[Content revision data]
[Start of Attachment]
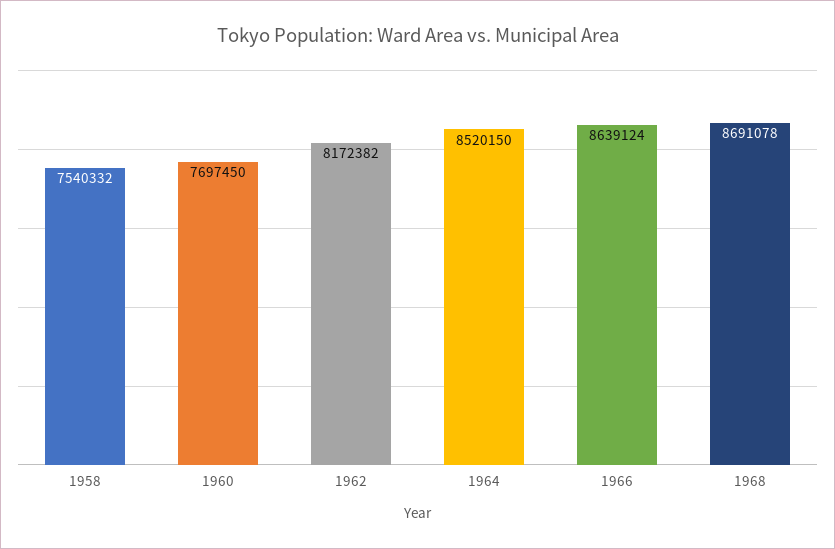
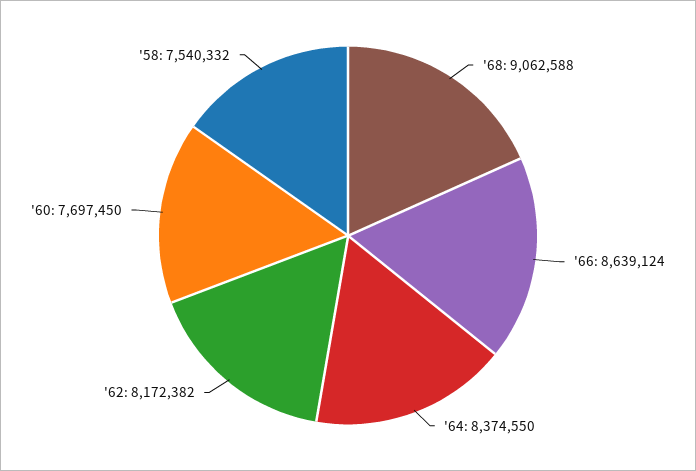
  {
    "1958": 7540332,
    "1960": 7697450,
    "1962": 8172382,
-   "1964": 8520150,
+   "1964": 8374550,
    "1966": 8639124,
-   "1968": 8691078
+   "1968": 9062588
  }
[End of Attachment]
- **WHAT TO DO**
Copy out all of the data word for word. Do not carry over any picture.

- **ANSWER BELOW**
  {
    "1958": 7540332,
    "1960": 7697450,
    "1962": 8172382,
-   "1964": 8520150,
+   "1964": 8374550,
    "1966": 8639124,
-   "1968": 8691078
+   "1968": 9062588
  }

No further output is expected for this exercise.